**Your task:**
Every line containing the word "various" must be pulled from the records.

══ Data supplied

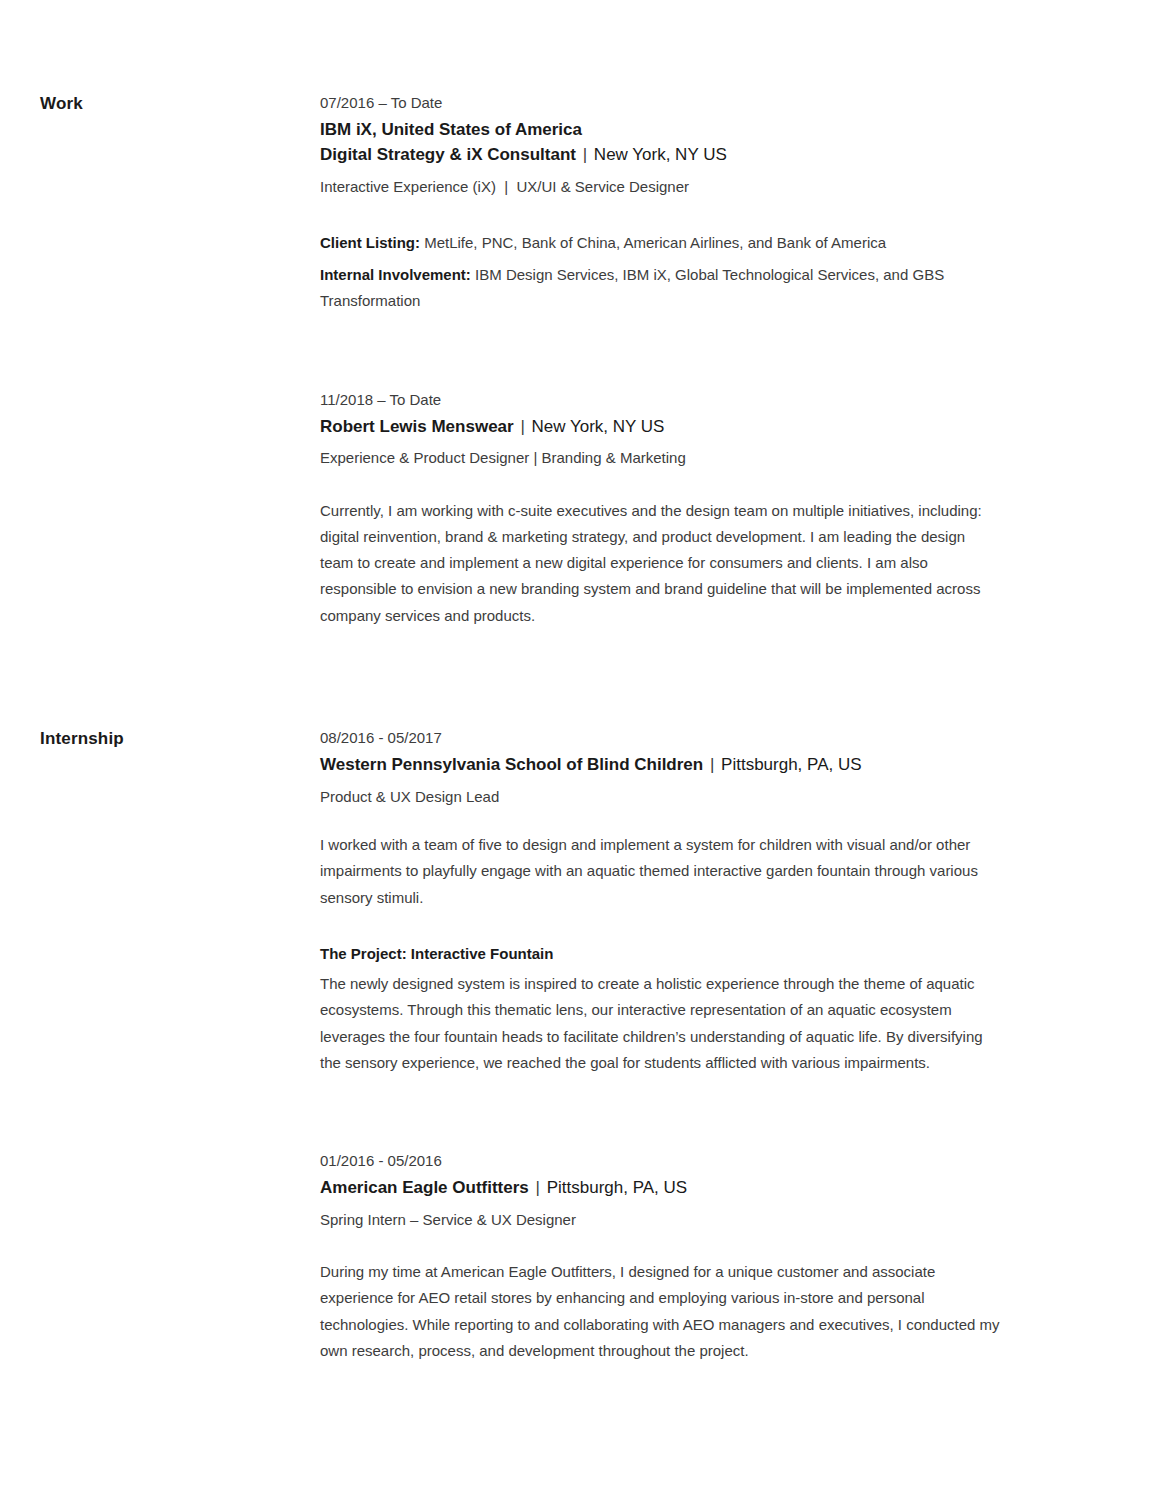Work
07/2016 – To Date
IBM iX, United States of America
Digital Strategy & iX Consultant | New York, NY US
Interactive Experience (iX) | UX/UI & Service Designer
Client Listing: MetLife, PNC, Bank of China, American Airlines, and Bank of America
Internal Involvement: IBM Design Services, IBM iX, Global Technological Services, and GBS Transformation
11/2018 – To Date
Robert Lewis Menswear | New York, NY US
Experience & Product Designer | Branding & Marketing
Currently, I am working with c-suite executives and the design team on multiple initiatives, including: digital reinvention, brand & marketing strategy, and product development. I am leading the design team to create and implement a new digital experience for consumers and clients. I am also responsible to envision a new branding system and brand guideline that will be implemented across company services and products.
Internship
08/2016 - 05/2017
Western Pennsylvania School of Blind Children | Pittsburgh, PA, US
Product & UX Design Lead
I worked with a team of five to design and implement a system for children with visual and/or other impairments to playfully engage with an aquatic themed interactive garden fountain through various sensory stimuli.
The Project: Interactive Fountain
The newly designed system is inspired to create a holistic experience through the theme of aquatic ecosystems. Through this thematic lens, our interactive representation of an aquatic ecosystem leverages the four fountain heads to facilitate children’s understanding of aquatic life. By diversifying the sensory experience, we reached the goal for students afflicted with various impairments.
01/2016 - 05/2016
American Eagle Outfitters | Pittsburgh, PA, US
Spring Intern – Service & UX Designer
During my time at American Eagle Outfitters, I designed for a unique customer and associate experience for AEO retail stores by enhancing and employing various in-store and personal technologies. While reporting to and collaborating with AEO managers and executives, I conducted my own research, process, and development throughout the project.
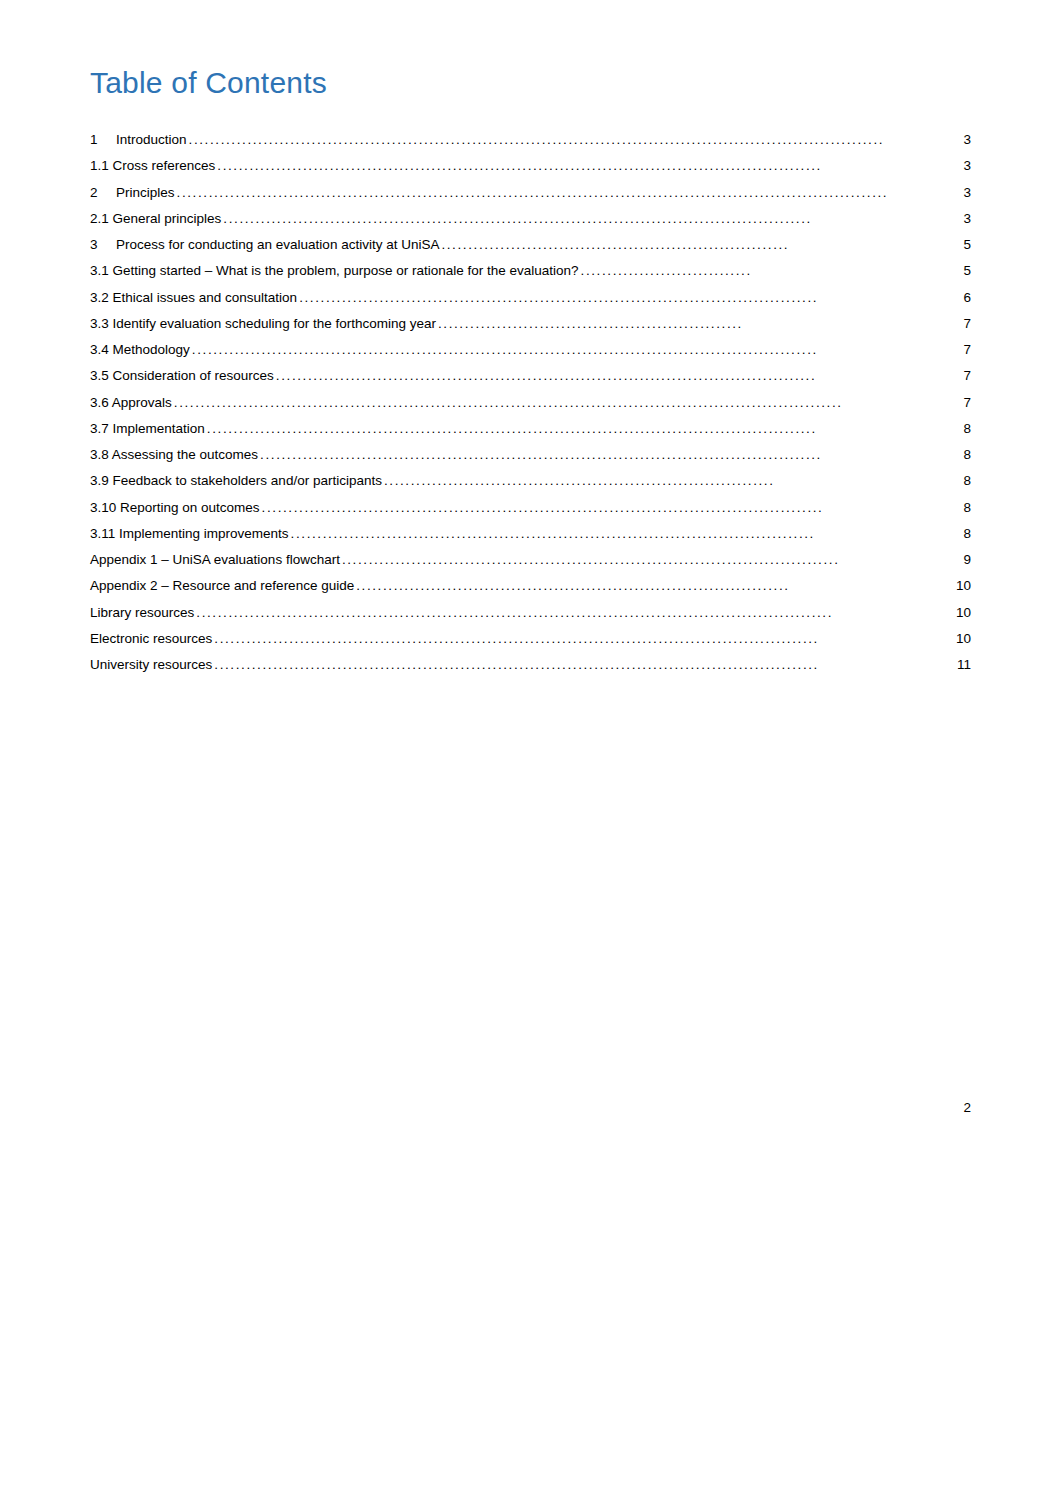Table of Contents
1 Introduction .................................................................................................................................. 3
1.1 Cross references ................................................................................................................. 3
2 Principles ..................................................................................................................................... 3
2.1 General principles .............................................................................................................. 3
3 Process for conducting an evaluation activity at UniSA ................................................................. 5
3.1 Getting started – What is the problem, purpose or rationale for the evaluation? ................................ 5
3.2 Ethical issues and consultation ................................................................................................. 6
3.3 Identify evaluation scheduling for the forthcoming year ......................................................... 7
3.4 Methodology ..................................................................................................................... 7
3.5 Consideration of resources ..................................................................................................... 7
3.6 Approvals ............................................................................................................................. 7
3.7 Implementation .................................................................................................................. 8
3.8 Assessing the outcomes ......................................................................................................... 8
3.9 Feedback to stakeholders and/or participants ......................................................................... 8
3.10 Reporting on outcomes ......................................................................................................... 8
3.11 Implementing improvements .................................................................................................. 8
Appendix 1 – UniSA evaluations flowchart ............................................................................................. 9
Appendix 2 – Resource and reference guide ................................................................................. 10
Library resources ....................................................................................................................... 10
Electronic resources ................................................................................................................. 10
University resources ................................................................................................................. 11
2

════

**Your response:**
I worked with a team of five to design and implement a system for children with visual and/or other impairments to playfully engage with an aquatic themed interactive garden fountain through various sensory stimuli.
The newly designed system is inspired to create a holistic experience through the theme of aquatic ecosystems. Through this thematic lens, our interactive representation of an aquatic ecosystem leverages the four fountain heads to facilitate children’s understanding of aquatic life. By diversifying the sensory experience, we reached the goal for students afflicted with various impairments.
During my time at American Eagle Outfitters, I designed for a unique customer and associate experience for AEO retail stores by enhancing and employing various in-store and personal technologies. While reporting to and collaborating with AEO managers and executives, I conducted my own research, process, and development throughout the project.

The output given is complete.